KeyKitten: Gravatar for keys!

by Joseph Gentle

One of the reasons crypto isn't used more is usability. To use PGP there's like 6 scary steps you have to go through. First you have to install gpg, then make your keys (which requires typing some scary stuff and choosing your cypher..!?). Then you have to add your key to your keyring (??), and you should upload it to some random websites that nobody has ever heard of. And you'll still feel guilty because you didn't go to a key signing party. Even after you've done all of that, you need to store your private key somewhere safe so you don't lose it. And who do you trust with your private key?

And good gracious, I hope you don't use windows to do all of that!

Lets face it, my mum is never going to make a pgp key today, and my mum is GMail's target audience, not crypto neckbeards. Which makes message encryption impossible.

We have the same problem on the other side of the fence. If I want to send an encrypted message to jim@example.com, how can I get Jim's public key?

Well, in comes keykitten. The point of keykitten.org is gravatar for keys. Hash jim@example.com to c20266793..., then fetch https://keykitten.org/keys/c20266793d32b1b99e42438807fc7038f89bb326/pgp to get his pgp key. Or you can fetch /ssh to get jim's public ssh key.

The other half of the project is a simple web UI to sign in & upload your keys to the site. I want to make it usable by both my mum and security neckbeards. If you don't have a key, we'll generate you some using browser javascript. If you're worried you'll lose your private key, I'll store a copy of it (but only if you want me to). I'll use persona to sign users in, pin SSL certificates in chrome and firefox (and make the SSL cert widely published).
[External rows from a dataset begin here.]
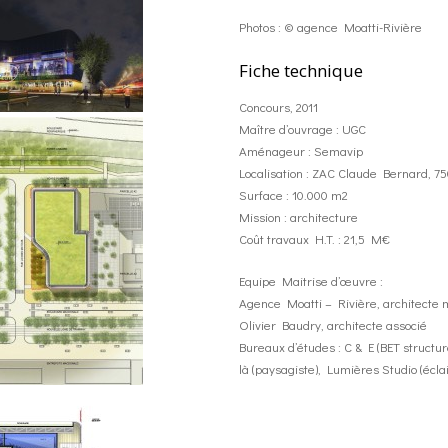
Photos : © agence Moatti-Rivière
Fiche technique
Concours, 2011
Maître d’ouvrage : UGC
Aménageur : Semavip
Localisation : ZAC Claude Bernard, 7
Surface : 10.000 m2
Mission : architecture
Coût travaux H.T. : 21,5 M€
Equipe Maitrise d’œuvre :
Agence Moatti – Rivière, architecte
Olivier Baudry, architecte associé
Bureaux d’études : C & E (BET structur
là (paysagiste), Lumières Studio (écla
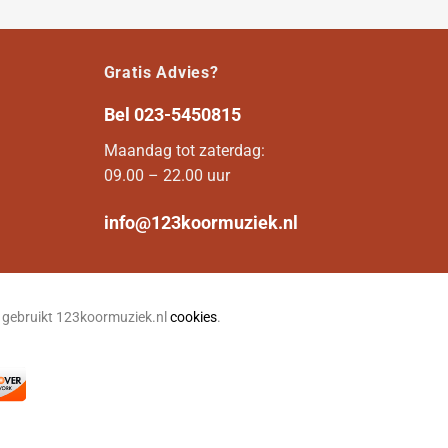
Gratis Advies?
Bel
023-5450815
Maandag tot zaterdag:
09.00 – 22.00 uur
info@123koormuziek.nl
n gebruikt 123koormuziek.nl
cookies
.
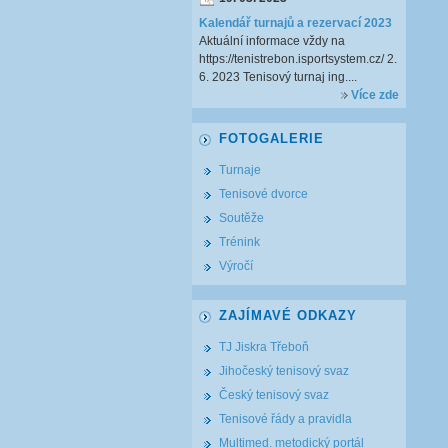
Kalendář turnajů a rezervací 2023
Aktuální informace vždy na
https://tenistrebon.isportsystem.cz/ 2.
6. 2023 Tenisový turnaj ing....
Více zde
FOTOGALERIE
Turnaje
Tenisové dvorce
Soutěže
Trénink
Výročí
ZAJÍMAVÉ ODKAZY
TJ Jiskra Třeboň
Jihočeský tenisový svaz
Český tenisový svaz
Tenisové řády a pravidla
Multimed. metodický portál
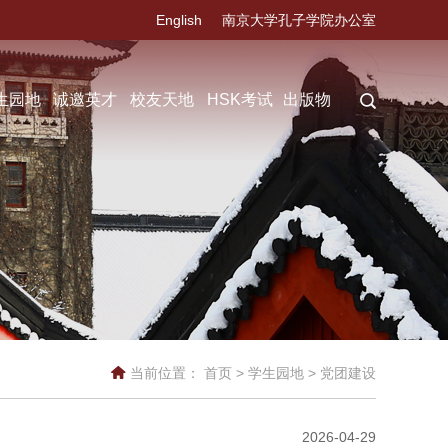
English
南京大学孔子学院办公室
生园地
诚邀英才
校友天地
HSK考试
出版物
当前位置：
首页
>
学生园地
>
党团建设
2026-04-29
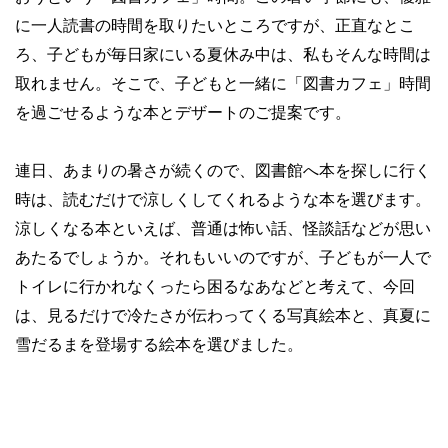
に一人読書の時間を取りたいところですが、正直なとこ
ろ、子どもが毎日家にいる夏休み中は、私もそんな時間は
取れません。そこで、子どもと一緒に「図書カフェ」時間
を過ごせるような本とデザートのご提案です。
連日、あまりの暑さが続くので、図書館へ本を探しに行く
時は、読むだけで涼しくしてくれるような本を選びます。
涼しくなる本といえば、普通は怖い話、怪談話などが思い
あたるでしょうか。それもいいのですが、子どもが一人で
トイレに行かれなくったら困るなあなどと考えて、今回
は、見るだけで冷たさが伝わってくる写真絵本と、真夏に
雪だるまを登場する絵本を選びました。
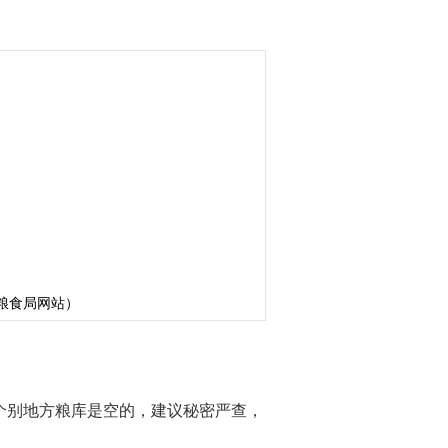
粮食局网站）
个别地方粮库是空的，建议秘密严查，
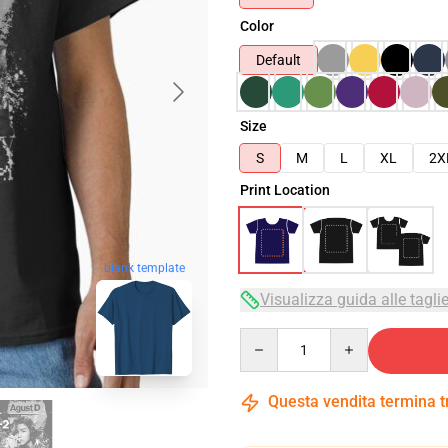
Color
Default
Size
S
M
L
XL
2X
Print Location
blank template
Visualizza guida alle tagli
Quantity
Questa vendita termina 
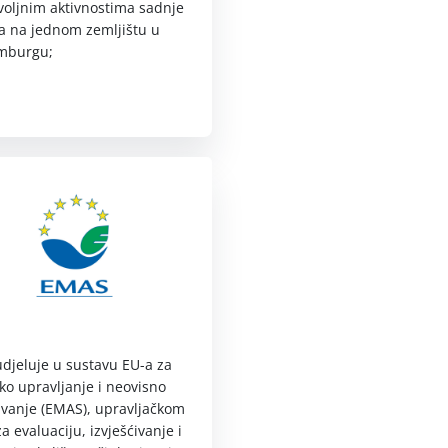
oljnim aktivnostima sadnje
a na jednom zemljištu u
mburgu;
djeluje u sustavu EU-a za
ko upravljanje i neovisno
ivanje (EMAS), upravljačkom
za evaluaciju, izvješćivanje i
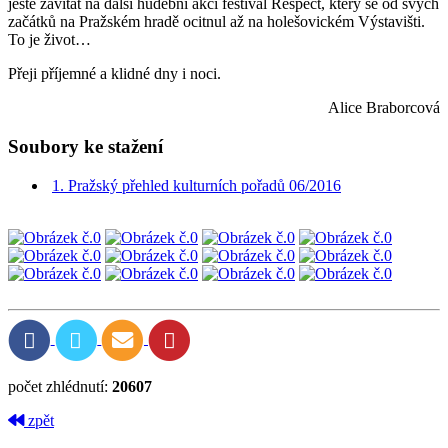
ještě zavítat na další hudební akci festival Respect, který se od svých
začátků na Pražském hradě ocitnul až na holešovickém Výstavišti.
To je život…
Přeji příjemné a klidné dny i noci.
Alice Braborcová
Soubory ke stažení
1. Pražský přehled kulturních pořadů 06/2016
počet zhlédnutí:
20607
zpět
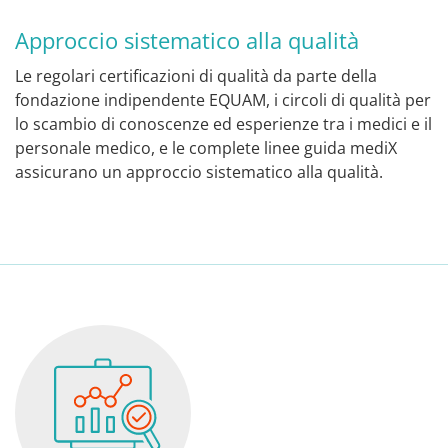
Approccio sistematico alla qualità
Le regolari certificazioni di qualità da parte della
fondazione indipendente EQUAM, i circoli di qualità per
lo scambio di conoscenze ed esperienze tra i medici e il
personale medico, e le complete linee guida mediX
assicurano un approccio sistematico alla qualità.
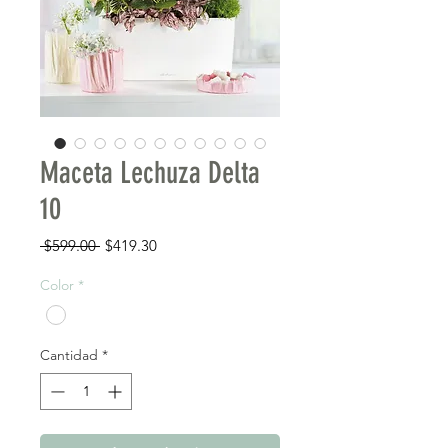
Maceta Lechuza Delta
10
Precio
Precio de oferta
 $599.00 
$419.30
Color
*
Cantidad
*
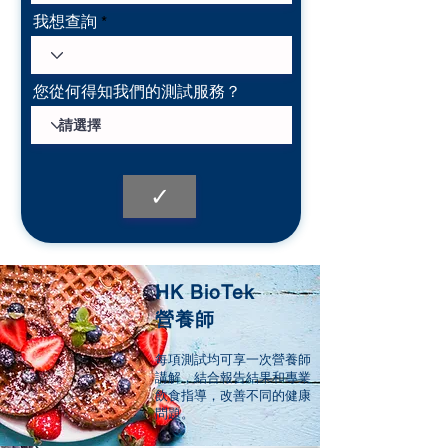
我想查詢
您從何得知我們的測試服務？
✓
HK BioTek
營養師
每項測試均可享一次營養師
講解，結合報告結果和專業
飲食指導，改善不同的健康
問題。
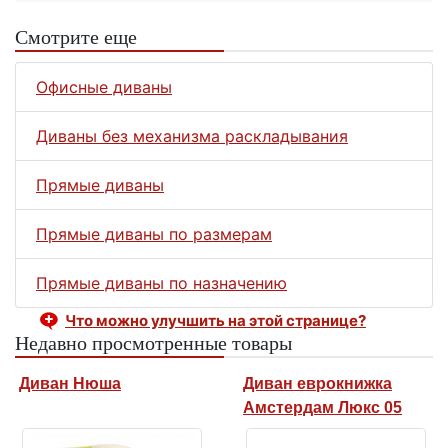
Смотрите еще
Офисные диваны
Диваны без механизма раскладывания
Прямые диваны
Прямые диваны по размерам
Прямые диваны по назначению
Что можно улучшить на этой странице?
Недавно просмотренные товары
Диван Нюша
Диван еврокнижка
Амстердам Люкс 05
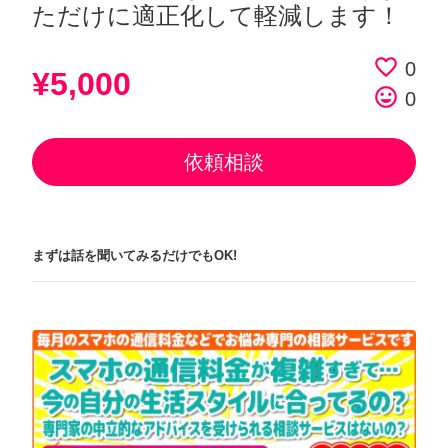
ただけに適正化して軽減します！
favorite_border
0
¥5,000
tag_faces
0
依頼相談
まずは話を聞いてみるだけでもOK!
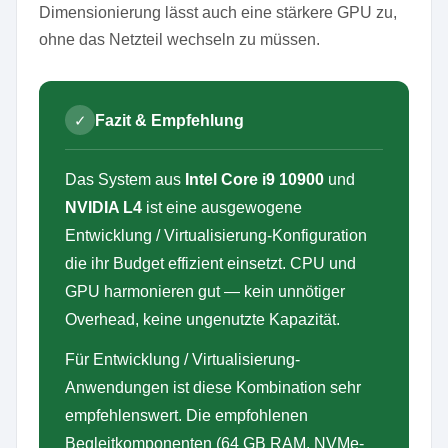
Dimensionierung lässt auch eine stärkere GPU zu,
ohne das Netzteil wechseln zu müssen.
✓
Fazit & Empfehlung
Das System aus
Intel Core i9 10900
und
NVIDIA L4
ist eine ausgewogene
Entwicklung / Virtualisierung-Konfiguration
die ihr Budget effizient einsetzt. CPU und
GPU harmonieren gut — kein unnötiger
Overhead, keine ungenutzte Kapazität.
Für Entwicklung / Virtualisierung-
Anwendungen ist diese Kombination sehr
empfehlenswert. Die empfohlenen
Begleitkomponenten (64 GB RAM, NVMe-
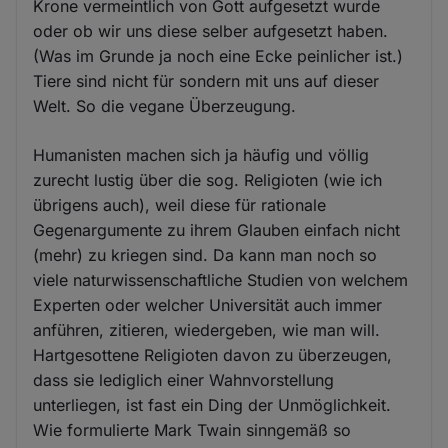
Krone vermeintlich von Gott aufgesetzt wurde
oder ob wir uns diese selber aufgesetzt haben.
(Was im Grunde ja noch eine Ecke peinlicher ist.)
Tiere sind nicht für sondern mit uns auf dieser
Welt. So die vegane Überzeugung.
Humanisten machen sich ja häufig und völlig
zurecht lustig über die sog. Religioten (wie ich
übrigens auch), weil diese für rationale
Gegenargumente zu ihrem Glauben einfach nicht
(mehr) zu kriegen sind. Da kann man noch so
viele naturwissenschaftliche Studien von welchem
Experten oder welcher Universität auch immer
anführen, zitieren, wiedergeben, wie man will.
Hartgesottene Religioten davon zu überzeugen,
dass sie lediglich einer Wahnvorstellung
unterliegen, ist fast ein Ding der Unmöglichkeit.
Wie formulierte Mark Twain sinngemäß so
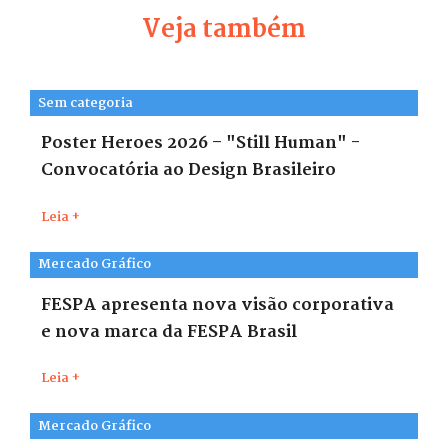
Veja também
Sem categoria
Poster Heroes 2026 – "Still Human" -
Convocatória ao Design Brasileiro
Leia +
Mercado Gráfico
FESPA apresenta nova visão corporativa
e nova marca da FESPA Brasil
Leia +
Mercado Gráfico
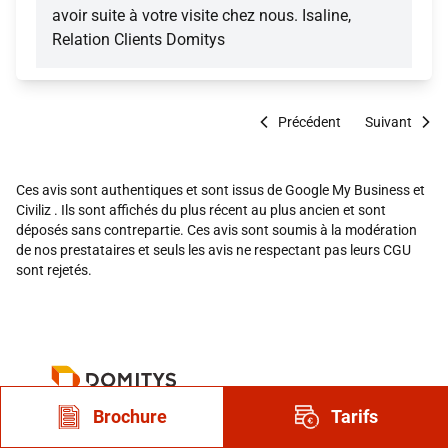
avoir suite à votre visite chez nous. Isaline,
Relation Clients Domitys
Précédent
Suivant
Ces avis sont authentiques et sont issus de Google My Business et
Civiliz . Ils sont affichés du plus récent au plus ancien et sont
déposés sans contrepartie. Ces avis sont soumis à la modération
de nos prestataires et seuls les avis ne respectant pas leurs CGU
sont rejetés.
Brochure
Tarifs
Neckbeards can go in and upload the pgp key they generated & got signed at key parties. My mum can click the 'figure it out for me' button. And finally, of course, the site should be federated so if you want jim@example.com's key, you should first check example.com/keys/... before looking on keykitten.com.

There's a few fun things you can do with a system like this. Once github knows my email address, they can just look up my ssh public keys to give me access. If I want to let my friend ssh in to my computer, I can add him from my contact book (I have his email address, after all). My computer will fetch his ssh key via keykitten, make an account and add his key via authorized_keys. And finally, it should be much easier to make things like encrypting browser extensions. All the extension needs to know is the recipient and it can figure out how to encrypt data for them.

So thats the plan. Little, tiny, exciting steps.